Пачкун отодвинул стул, поднялся, приблизился к зеркалу с трещиной, нарочно не менял, пусть видят: руководящее напряжение столь велико, что недосуг думать об уюте. Пачкун изучал серебро волос отраженное в зазеркалье:

- Товарищи! Наше предприятие, - выдох, - наш магазин переживает известные сложности, как впрочем торговля повсеместно. - Оглядел в амальгамной пустоте притихшие ряды. - Тем не менее, руководствуясь указаниями вышестоящих организаций и партийных органов, - поклон, вернее учтивый безподхалимный кивок в сторону кураторов, млеющих в ожидании даров, - нам удалось выполнить план по всем показателям, хотя и не без напряжения сил. Однако, не желая умалять заслуг коллектива, хочу сосредоточиться на нерешенных проблемах, памятуя, что самоуспокоенность верный путь к срыву плановых показателей! - Пачкун подмигнул себе, растянул губы в улыбке, отражение пришлось как раз на трещину, перерезавшую рот директора так, будто его хватил удар...

Дурасников не любил выезды в народ, особенно пенсионные партсобрания: начнут клевать да совестить, словно перед ними мальчик для битья. Колька Шоколадов въехал во двор, подал машину к подъезду, ведущему в подвал с актовым залом. Двор привычно запущенный: снег не убран, ржавые водостоки, побитые стекла парадных, испещреное гвоздями и ножами дерево входных дверей, на тронном месте, посреди двора мусорка в пять ящиков, смердящая и ублажающая туповатых голубей, вездесущих кошек и востроглазых важных ворон.

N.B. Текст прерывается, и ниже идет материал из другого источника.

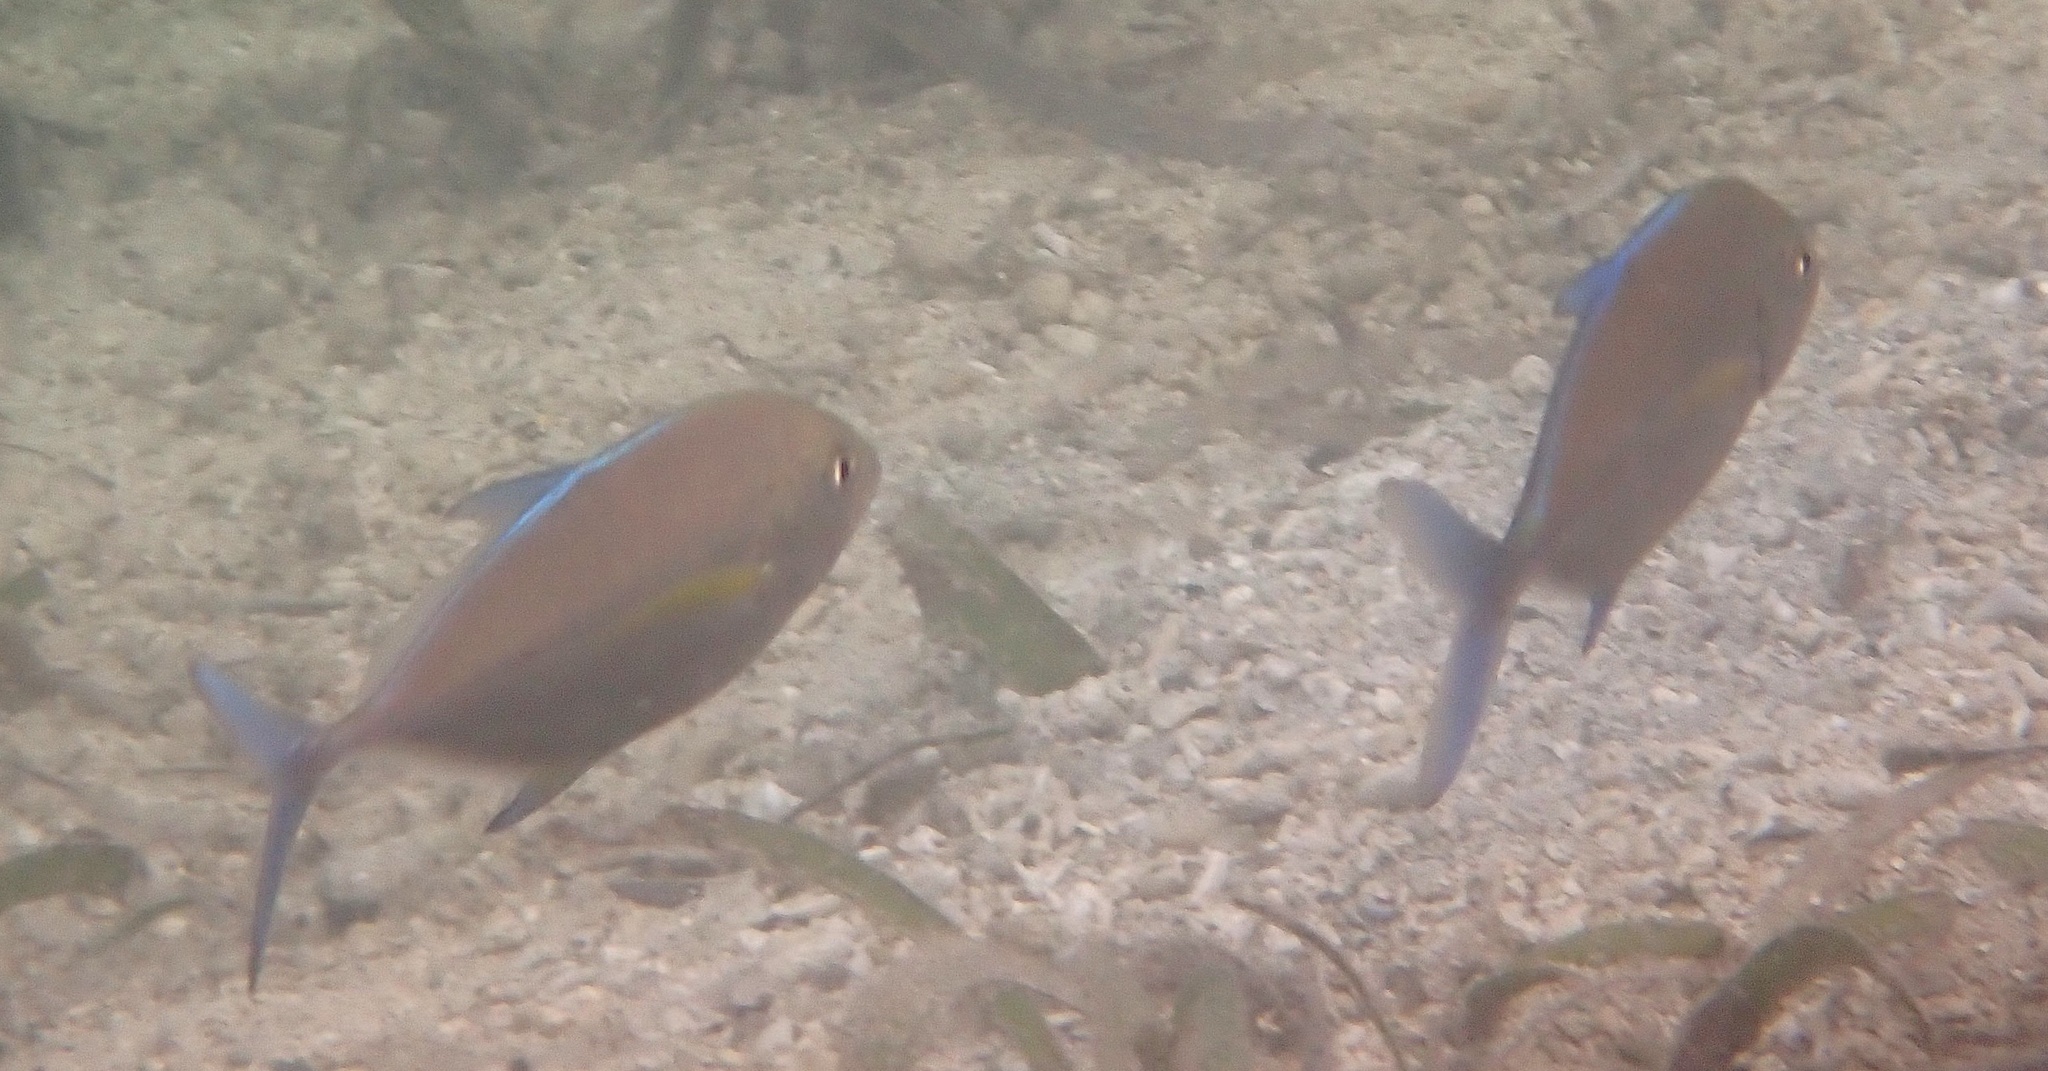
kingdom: Animalia
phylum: Chordata
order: Perciformes
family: Carangidae
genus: Caranx
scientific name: Caranx melampygus
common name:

Дурасников подумал, что шепнет не злобно, а с участием зампреду, отвечающему за коммунальные нужды: что ж, брат, у тебя... А потом решил: мне-то какое дело!

Высший класс управленца с пониманием в том и состоял, чтоб не лезть в чужие дела, но и к своим не допускать. Ежели кого намечено в жертву принести, не зевай, наваливайся, припоминай и неубранные горы снега и вонючие кучи мусора по соседству с ребятней, а если сигнала - ату виноватого! - нет, помалкивай, без тебя разберутся.

Колька Шоколадов выбрался из машины, протер лобовое стекло, постучал по скатам носком мягких - не кожа, лайка - сапог, залез на привычное сидение, нежно притворив дверцу.

- Коль, - шутейно поинтересовался Дурасников, - у меня физия в порядке?

Шоколадов покорно повернулся, рассмотрел шефа пристально: не в порядке! видать вчера заквасил водяры от пуза, но правды никто не добивался, просили утешения, поддержки, и Шоколадов серьезно, не допуская и намека на издевку, подтвердил:

- В отличной форме, Трифон Кузьмич.

Дурасников не верил Шоколадову: пройда, битый малый, а все ж приятно, когда подыгрывают в такт. Зампред отцепил ремень, огладил круглящееся под ратином брюхо, вылез в чавкающее месиво. Не встречают, черти! Рано прибыл, что ли? Упаси Бог, если не все собрались, ждать его персоне не к лицу. Обычно-то всегда припозднялся на четверть часа, стремительно проходил меж рядов, как человек занятый до чрезвычайности и все же урвавший минуту для общения с народом. Играл в демократа Дурасников не хуже других, а может и лучше, поднаторел, нужное дело и пригождается умение сыпать улыбками при общении с начальством; и растерянность искренняя, отточенная на встречах с народом, иногда лучше выручает, чем уверенность и хватка. Живу вашими заботами, - хотелось с трибуны выкрикнуть Дурасникову, - так же, как вы, страдаю от беспорядков, так же иногда испытываю сомнения и отчаяние, и мучительно думаю: когда ж это кончится?